The time of winding failure is normally the result of a deteriorated winding being subjected to an extreme stress such as a lightning strike, out-of-phase synchronization, excessive starts, or system imbalance. As these are unpredictable, it is impossible to forecast when a failure will occur. However, by monitoring the PD characteristics of a stator winding, it is often possible to determine which machines are more susceptible to failure, and therefore which require maintenance.
1. With many thousands of machines monitored, some for as long as 25 years with the same method, on-line partial discharge testing has become a recognized, proven tool to help maintenance engineers identify which stator windings need off-line testing, inspections and/or repairs.
2. With over 400,000 test results acquired with the same test methods, what constitutes a winding with low, moderate or high PD has been defined. Tables II through V enable test users to easily identify with some certainty which machines are likely to suffer from stator groundwall insulation deterioration, with only a single measurement on a machine.

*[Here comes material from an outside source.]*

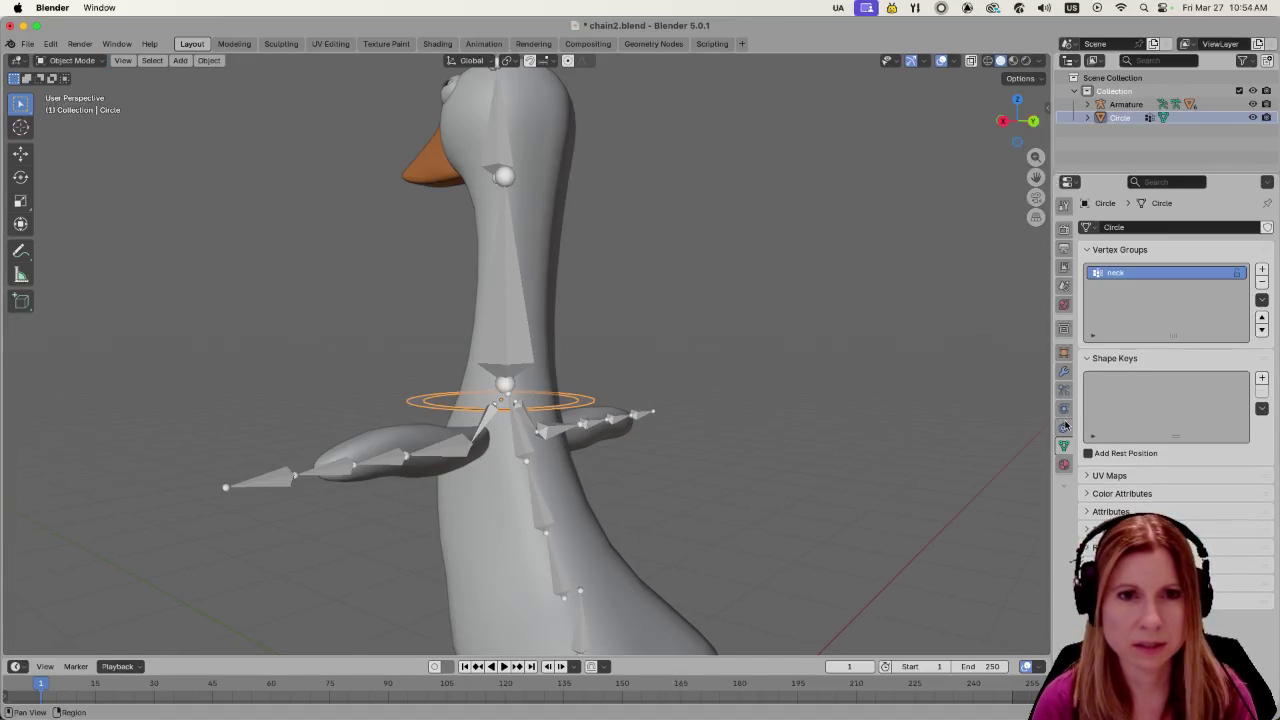
Add Cloth physics to the Circle ring in the Physics properties
{"action": "left_click", "coordinate": [1065, 426]}
{"action": "left_click", "coordinate": [1066, 408]}
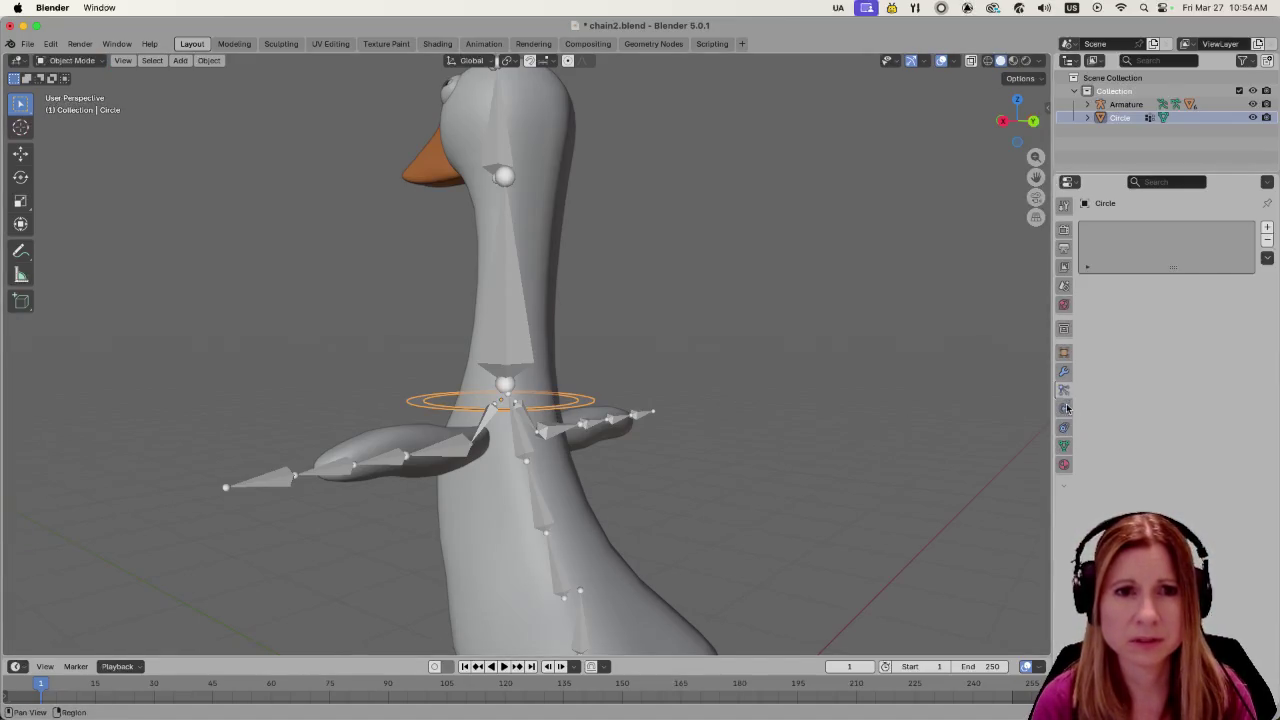
{"action": "left_click", "coordinate": [1066, 408]}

3. The trend in PD over time is still the most reliable way to identify which machines need maintenance. However, since the PD activity is not only affected by deterioration, but also by operating load, voltage, temperature, gas pressure and humidity, these factors must be similar from test to test. Ensuring that these factors are the same when tests are done over the years, will enable the maintenance engineer to detect deteriorating stator insulation at the earliest possible time.